### What to work on
[1] List every parameter that check_memory_contents takes after the change in the semaphore-fd patch.
[2] How many insertions and deletions does the semaphore-fd patch make to its one file?
[3] Carry the semaphore-fd patch on past its last line.
──────── Excerpt
[Piglit] [PATCH 3/3] func.sync.semaphore-fd: new opaque-fd-no-sync test

[Tapani Pälli]

Patch adds a new test that is expected to fail, new option and
some minor refactor done to check_memory_contents to allow this.

Signed-off-by: Tapani Pälli <tapani.palli at intel.com>
---
 src/tests/func/sync/semaphore-fd.c | 105 +++++++++++++++++++++++++++++++++++--
 1 file changed, 101 insertions(+), 4 deletions(-)

diff --git a/src/tests/func/sync/semaphore-fd.c b/src/tests/func/sync/semaphore-fd.c
index ea54369..385edde 100644
--- a/src/tests/func/sync/semaphore-fd.c
+++ b/src/tests/func/sync/semaphore-fd.c
@@ -563,7 +563,7 @@ init_memory_contents(struct test_context *ctx,
 static void
 check_memory_contents(struct test_context *ctx,
                       uint32_t *data, VkDeviceMemory memory,
-                      bool multi_ctx)
+                      bool multi_ctx, bool expect_failure)
 {
     /* First, do the computation on the CPU */
     cpu_process_data(data);
@@ -589,6 +589,13 @@ check_memory_contents(struct test_context *ctx,
             .size = sizeof(struct buffer_layout),
         });
 
+    /* If expecting a failure, do a simple memcmp. */
+    if (expect_failure) {
+        t_assert(memcmp(data, map->data, sizeof(map->data)) != 0);
+        vkUnmapMemory(ctx->device, tmp_mem);
+        return;
+    }
+
     t_assert(map->atomic == NUM_HASH_ITERATIONS);
     for (unsigned i = 0; i < NUM_HASH_ITERATIONS; i++) {
         unsigned ctx_iter = multi_ctx ? (i >> 1) : i;
@@ -635,7 +642,7 @@ test_sanity(void)
────────────────
──────── Data extract
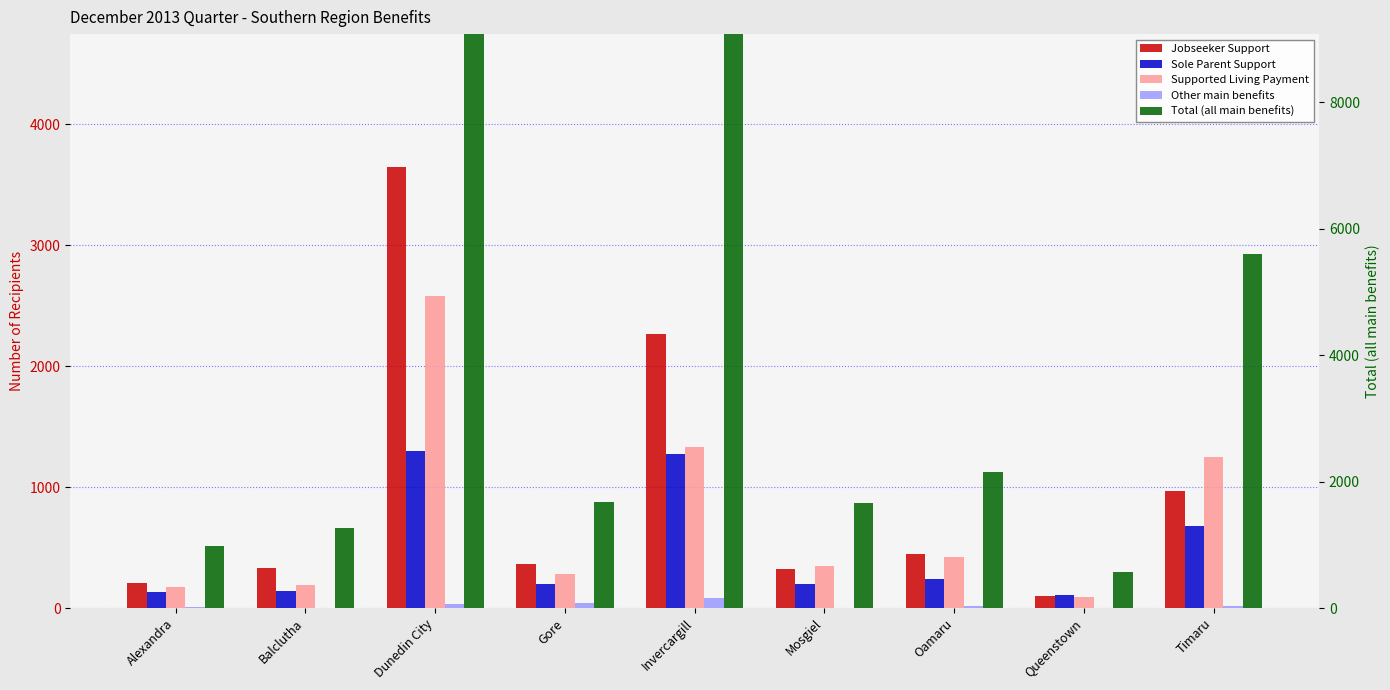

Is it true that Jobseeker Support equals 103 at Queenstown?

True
────────────────
──────── Data extract
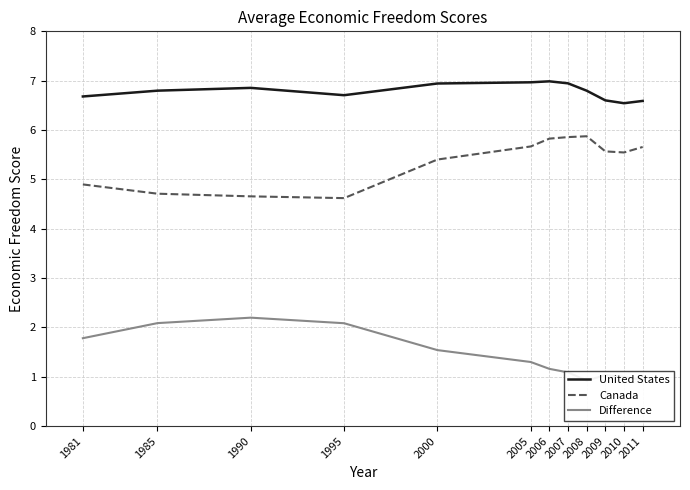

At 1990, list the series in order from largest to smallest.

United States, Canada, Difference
────────────────
### Numbered responses
[1] ctx, data, memory, multi_ctx, expect_failure

[2] 101 insertions and 4 deletions.

[3]
         }
     }
 
-    check_memory_contents(&ctx, cpu_data, mem, false);
+    check_memory_contents(&ctx, cpu_data, mem, false, false);
 }
 
 test_define {
@@ -813,7 +820,7 @@ test_opaque_fd(void)
 
     logi("All compute batches queued\n");
 
-    check_memory_contents(&ctx1, cpu_data, mem1, true);
+    check_memory_contents(&ctx1, cpu_data, mem1, true, false);
 }
 
 test_define {
@@ -822,6 +829,96 @@ test_define {
     .no_image = true,
 };
 
+static void
+test_opaque_fd_no_sync(void)
+{
+    t_require_ext("VK_KHR_external_memory");
+    t_require_ext("VK_KHR_external_memory_capabilities");
+    t_require_ext("VK_KHR_external_memory_fd");
+    t_require_ext("VK_EXT_global_priority");
+
+    struct test_context ctx1, ctx2;
+    init_context(&ctx1, 1.0, VK_QUEUE_GLOBAL_PRIORITY_MEDIUM);
+    init_context(&ctx2, 0.0, VK_QUEUE_GLOBAL_PRIORITY_LOW);
+
+#define GET_FUNCTION_PTR(name, device) \
+    PFN_vk##name name = (PFN_vk##name)vkGetDeviceProcAddr(device, "vk"#name)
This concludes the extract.